Глаза у кота были золотисто-зеленые, мудрые и древние. Это были светящиеся глаза. Иногда в них мерцал огонек сапфира, иногда они светились, как две маленькие позелененные временем луны, иногда были берилловые с теплым жаром в глубине, как хранящие огонь угли… Такие глаза достались ему от прошлых животных, самой сути природы, что миллиарды лет по капелькам, по частицам творила зрение — способность обозревать и осмысливать себя, вопреки хаосу и тьме. Природа, как женщина, любит смотреться в зеркало и, может быть, рысьи глаза были ее совершенством в ряду созданного для того, чтобы не только видеть, но слышать, осязать, обонять, воспринимать и оценивать все то, что прекрасно и что противопоставлено, противоположно тому. И кот видел небо, каким не видит его никто, и даже человек бессилен со всеми своими телескопами. Небо горело над ним переливами бесчисленных красок, останавливало, заставляло вглядываться. В черные безлунные ночи кот любил смотреть туда. Млечный путь был его лесной дорогой, звезды вели его, когда он охотился, играл, искал кошку или просто бродил, наслаждался звуками и запахами тишины, так умеют наслаждаться только животные и совсем немногие особенные теперь люди…

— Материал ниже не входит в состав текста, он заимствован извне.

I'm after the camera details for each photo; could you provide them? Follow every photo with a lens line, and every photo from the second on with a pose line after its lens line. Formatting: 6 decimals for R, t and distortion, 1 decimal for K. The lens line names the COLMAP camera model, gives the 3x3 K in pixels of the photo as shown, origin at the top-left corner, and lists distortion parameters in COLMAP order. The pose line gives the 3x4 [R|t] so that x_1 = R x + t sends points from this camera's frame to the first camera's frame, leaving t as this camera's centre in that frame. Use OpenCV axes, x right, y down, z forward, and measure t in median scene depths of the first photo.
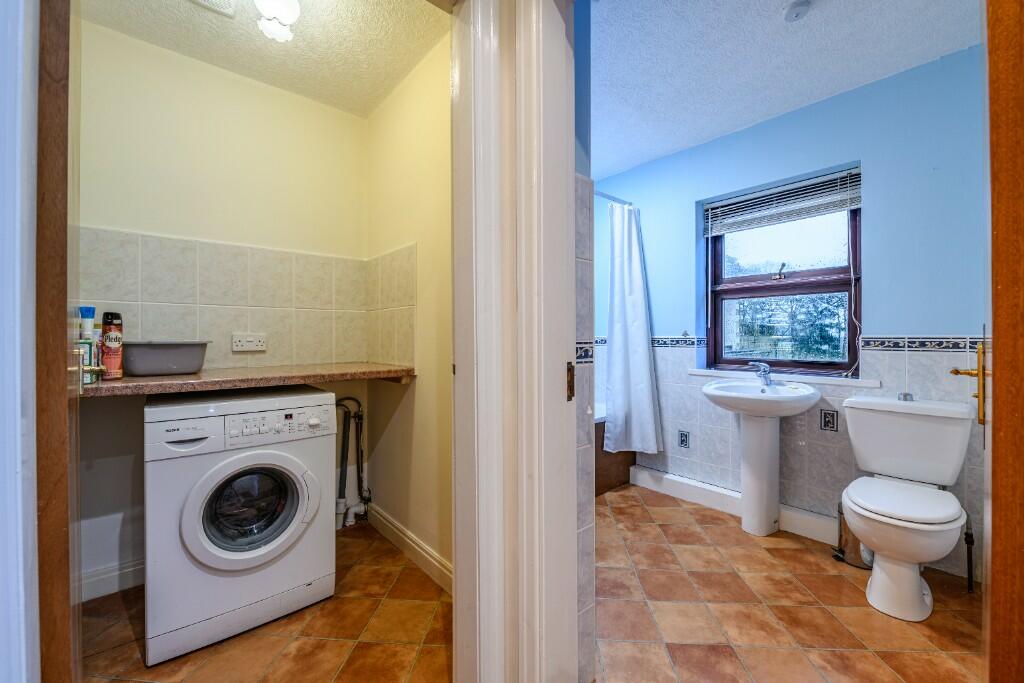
lens RADIAL K [[402.8, 0, 517.2], [0, 402.8, 334.4], [0, 0, 1]] dist [-0.006352, -0.000572]
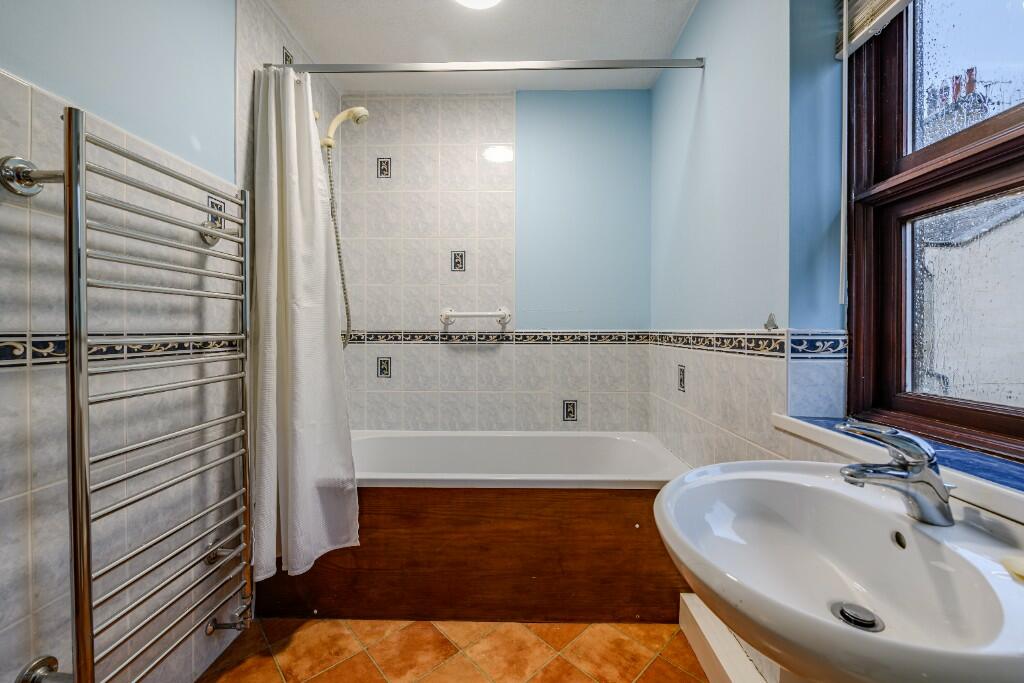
lens RADIAL K [[402.8, 0, 514.8], [0, 402.8, 333.6], [0, 0, 1]] dist [-0.006352, -0.000572]
pose [[0.741911, 0.005645, -0.670475, 0.613498], [0.001100, 0.999953, 0.009637, 0.005492], [0.670498, -0.007888, 0.741870, 0.663264]]
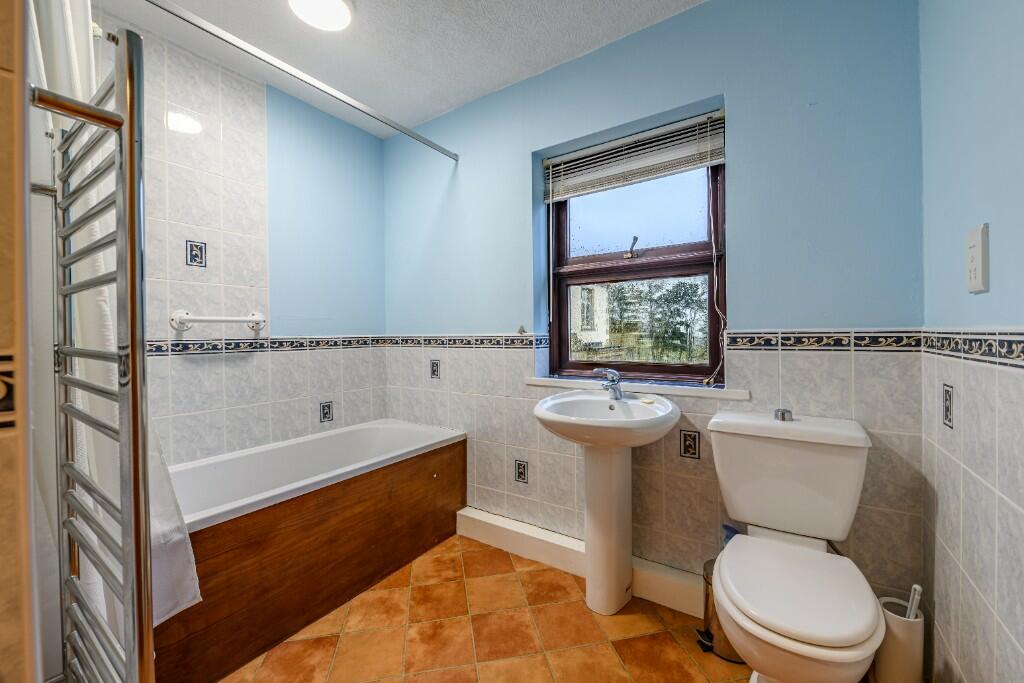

Смотреть в небо кот взбирался на чудо-лиственницу, как башня стояла она в глубине леса, возвышаясь над ним. И не было нигде близ дерева, равного ей хоть сколько, — так вольно открывались простору над вершинами ее немногие черные раскинутые широко сучья, как бы хранящие и осеняющие этот лес с птичьей высоты. Может, было это дерево еще из того древнего леса, что стоял тут прежде и был тысячу и две тысячи лет назад… Кто знает… Не знал и кот. Цепко взбирался он по грубой коре до первого разветвления кроны, ложился на самом толстом суку, похожем на ствол большого дерева, укладывался поудобнее и дремал под мерную зыбь дерева. Эта тихая зыбь была знакома ему: ею жили все деревья даже без ветра, но кот лишь ощущал и узнавал ее, не в силах понять суть и не осознавая, конечно, что зыбь дерева впрямую связана с размеренным движением гигантского шара, с завидной, неизменной точностью поворачивался он в пространстве, нес на себе безбрежно могучую, многообразно устроенную, неотгаданно возникшую и вполне очевидную, суетно-сложную красоту — жизнь…
Кот мог думать лишь в пределах открытого ему опыта, он, конечно же, думал, иначе почему так жили, шевелились, полунастораживались его большие уши с кисточками чутких волос-антенн. Кисточки позволяли коту как бы одновременно слышать и осязать. Люди не знают такого свойства. Он слышал все: неслышный писк летучих мышей, их полет-мелькание, словно танец духов, движение-шорох кротов в глубине земли, скрип зубов невидимых землероек, пробежку мышей, полет сов. Уши сообщали коту, как резвятся зайцы на прогалинах у болота, как крадется к ним кустами опушки лиса, как бормочет во сне большой петух-глухарь, последний взрослый глухарь в округе…
Кот знал черную, большую, покрытую пепельным морозным узором птицу, но не подстерегал, как будто понимая, что без этого бровастого строгого петуха исчезнет в лесу и последнее токовище, и две глухарки, рыжие и чистоперые по-лесному, уж не будут водить по ягодникам, по летнему черничнику, осенней бруснике и предзимней клюкве выводки большеголовых небоязливых глухарят с томительным недоуменным взглядом. Глухарят одного по одному он подстерегал и ловил, когда птицы располагались греющим полднем на разгребенном подзоле у опушек и блаженствовали, как стая деревенских кур… Но даже и тут, нападая, кот не хватал без разбору: ловил пестрых с прочернью петушков, оставлял на потом нескладных молодых глухарок, совсем не трогал матерых копалух, что бросались отводить его с беспримерным самоотвержением.